- _EXERCISE INSTRUCTIONS_: Would you copy exactly the lines in the data below from the one that has "ring tip: (212, 279)" through the one that has "pinky mcp: (325, 362)", dropping any pictures?

##### DATA #####

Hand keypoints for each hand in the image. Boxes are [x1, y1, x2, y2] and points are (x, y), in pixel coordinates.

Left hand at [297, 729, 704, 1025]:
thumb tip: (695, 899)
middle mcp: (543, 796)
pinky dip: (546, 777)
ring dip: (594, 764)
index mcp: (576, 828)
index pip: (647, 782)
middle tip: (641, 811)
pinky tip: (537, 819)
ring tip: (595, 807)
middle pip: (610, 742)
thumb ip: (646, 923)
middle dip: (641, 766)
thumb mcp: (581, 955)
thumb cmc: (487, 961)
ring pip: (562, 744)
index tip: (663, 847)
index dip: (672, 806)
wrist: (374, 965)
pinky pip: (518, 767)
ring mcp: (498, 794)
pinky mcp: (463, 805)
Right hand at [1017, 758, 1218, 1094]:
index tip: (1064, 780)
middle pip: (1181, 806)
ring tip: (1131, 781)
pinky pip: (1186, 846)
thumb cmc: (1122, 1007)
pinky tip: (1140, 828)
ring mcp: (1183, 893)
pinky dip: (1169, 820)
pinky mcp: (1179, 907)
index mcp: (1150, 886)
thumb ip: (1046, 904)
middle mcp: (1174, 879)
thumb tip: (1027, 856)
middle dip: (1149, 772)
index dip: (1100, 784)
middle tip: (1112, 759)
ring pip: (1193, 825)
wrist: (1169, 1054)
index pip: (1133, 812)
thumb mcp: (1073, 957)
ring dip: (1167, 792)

#####
##### DATA #####

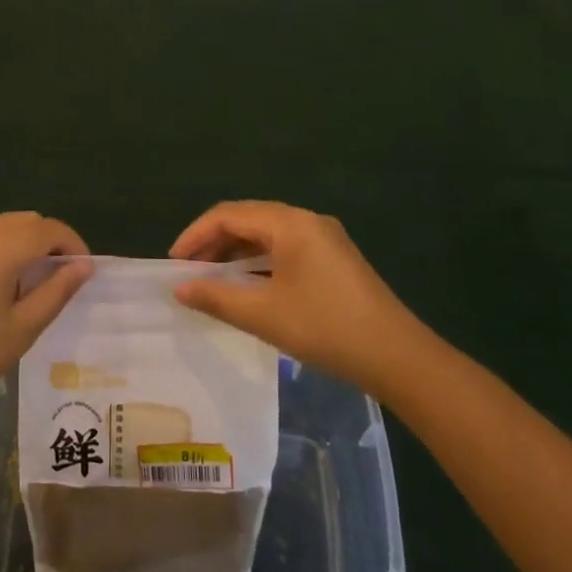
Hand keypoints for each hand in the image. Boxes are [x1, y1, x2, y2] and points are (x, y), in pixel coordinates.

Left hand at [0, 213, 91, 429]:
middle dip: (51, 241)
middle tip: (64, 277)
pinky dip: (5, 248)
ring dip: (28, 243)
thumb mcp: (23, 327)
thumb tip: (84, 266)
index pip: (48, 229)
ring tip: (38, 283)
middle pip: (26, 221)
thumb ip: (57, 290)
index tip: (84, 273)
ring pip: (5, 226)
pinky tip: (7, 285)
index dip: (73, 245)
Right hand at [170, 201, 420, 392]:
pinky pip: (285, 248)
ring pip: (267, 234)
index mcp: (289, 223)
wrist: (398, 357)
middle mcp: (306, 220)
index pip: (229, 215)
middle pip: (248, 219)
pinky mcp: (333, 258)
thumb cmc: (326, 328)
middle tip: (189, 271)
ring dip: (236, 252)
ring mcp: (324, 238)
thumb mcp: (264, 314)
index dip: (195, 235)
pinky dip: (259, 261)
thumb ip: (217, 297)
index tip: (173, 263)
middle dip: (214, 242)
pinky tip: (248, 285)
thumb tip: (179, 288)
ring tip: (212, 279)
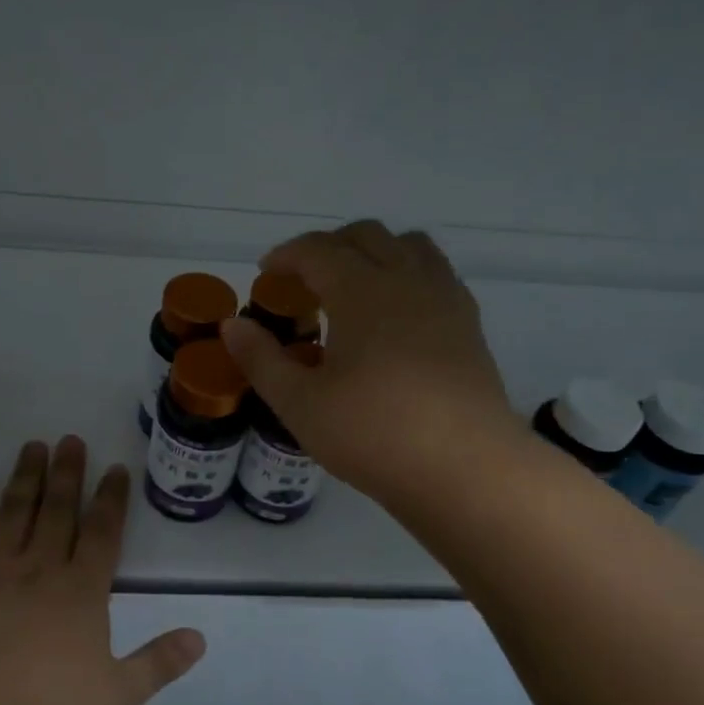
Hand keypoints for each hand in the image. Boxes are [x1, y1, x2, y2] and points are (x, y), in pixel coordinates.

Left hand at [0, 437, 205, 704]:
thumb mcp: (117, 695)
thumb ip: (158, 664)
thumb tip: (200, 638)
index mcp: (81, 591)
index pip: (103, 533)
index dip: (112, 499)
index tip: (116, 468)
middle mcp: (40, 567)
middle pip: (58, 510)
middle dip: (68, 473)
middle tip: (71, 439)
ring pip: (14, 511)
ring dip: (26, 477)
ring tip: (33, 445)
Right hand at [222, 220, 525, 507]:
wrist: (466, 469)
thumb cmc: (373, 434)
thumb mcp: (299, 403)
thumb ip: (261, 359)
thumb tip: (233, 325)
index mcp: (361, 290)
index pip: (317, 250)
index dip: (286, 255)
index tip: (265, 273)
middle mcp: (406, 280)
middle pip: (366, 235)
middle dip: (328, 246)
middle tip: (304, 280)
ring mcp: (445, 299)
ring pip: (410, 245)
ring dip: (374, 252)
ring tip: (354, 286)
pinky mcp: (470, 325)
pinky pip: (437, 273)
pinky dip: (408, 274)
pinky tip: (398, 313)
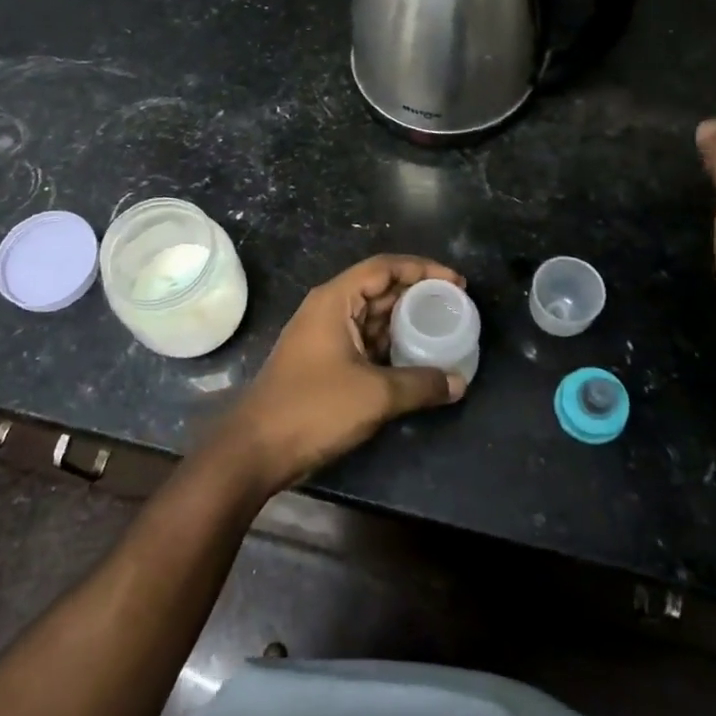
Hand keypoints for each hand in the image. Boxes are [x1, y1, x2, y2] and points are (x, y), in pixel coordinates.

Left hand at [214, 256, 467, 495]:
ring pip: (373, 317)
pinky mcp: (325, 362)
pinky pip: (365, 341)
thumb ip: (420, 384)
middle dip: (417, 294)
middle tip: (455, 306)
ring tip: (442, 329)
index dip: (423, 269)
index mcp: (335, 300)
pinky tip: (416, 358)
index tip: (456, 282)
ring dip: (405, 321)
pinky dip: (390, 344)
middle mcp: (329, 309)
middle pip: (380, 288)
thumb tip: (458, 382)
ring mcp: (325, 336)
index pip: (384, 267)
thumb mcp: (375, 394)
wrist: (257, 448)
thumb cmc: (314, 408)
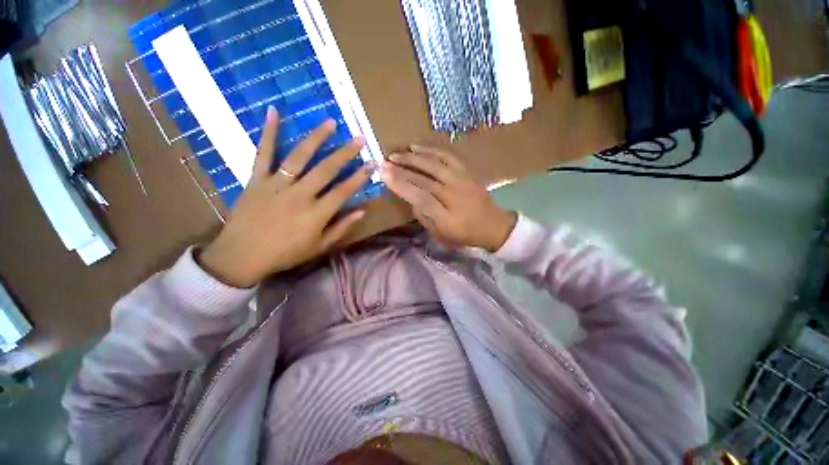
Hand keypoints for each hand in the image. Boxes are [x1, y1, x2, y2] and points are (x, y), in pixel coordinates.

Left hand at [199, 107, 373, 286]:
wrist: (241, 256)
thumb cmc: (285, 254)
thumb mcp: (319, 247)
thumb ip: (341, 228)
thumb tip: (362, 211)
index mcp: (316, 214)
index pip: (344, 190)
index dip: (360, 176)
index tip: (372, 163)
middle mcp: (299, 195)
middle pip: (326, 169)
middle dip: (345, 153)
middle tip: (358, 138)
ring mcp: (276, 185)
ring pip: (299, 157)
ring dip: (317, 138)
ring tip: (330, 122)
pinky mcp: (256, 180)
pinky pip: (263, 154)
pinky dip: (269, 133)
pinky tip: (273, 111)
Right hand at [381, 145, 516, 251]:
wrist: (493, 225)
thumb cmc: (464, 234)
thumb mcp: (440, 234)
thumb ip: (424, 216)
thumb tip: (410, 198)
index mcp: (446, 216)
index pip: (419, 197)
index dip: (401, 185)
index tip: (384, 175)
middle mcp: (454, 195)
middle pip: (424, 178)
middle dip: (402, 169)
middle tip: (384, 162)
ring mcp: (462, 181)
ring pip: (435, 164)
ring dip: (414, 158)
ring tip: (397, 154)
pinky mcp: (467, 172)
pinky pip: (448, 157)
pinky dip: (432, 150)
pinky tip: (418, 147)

#####

- _WORKED SOLUTION_:
ring tip: (212, 279)
Hand keypoints for each hand in the image. Boxes are [x1, y1, x2, y2] and points are (x, y), in pixel coordinates.

Left hand at [0, 437, 205, 704]:
thumb mcp: (117, 695)
thumb ip: (158, 664)
thumb tip: (200, 638)
index mcp: (81, 591)
index pip: (103, 533)
index dip: (112, 499)
index tip: (116, 468)
middle mcp: (40, 567)
middle pip: (58, 510)
middle dip: (68, 473)
middle tip: (71, 439)
ring pip: (14, 511)
ring dip: (26, 477)
ring tip: (33, 445)
Right hand at [222, 220, 525, 507]:
wrist: (466, 469)
thumb cmc: (373, 434)
thumb mcp: (299, 403)
thumb ip: (261, 359)
thumb tip: (233, 325)
index mcp: (361, 290)
index pip: (317, 250)
index dip: (286, 255)
index tip: (265, 273)
middle mcp: (406, 280)
middle pip: (366, 235)
middle dip: (328, 246)
middle tip: (304, 280)
ring mcp: (445, 299)
ring pip: (410, 245)
ring dip: (374, 252)
ring tip: (354, 286)
pinky mcp: (470, 325)
pinky pip: (437, 273)
pinky dip: (408, 274)
pinky tip: (398, 313)
Hand keypoints for each hand in the image. Boxes are [x1, y1, x2, y2] and points are (x, y), in pixel coordinates.

Left hand at [214, 256, 467, 495]:
ring pip: (373, 317)
pinky mcp: (325, 362)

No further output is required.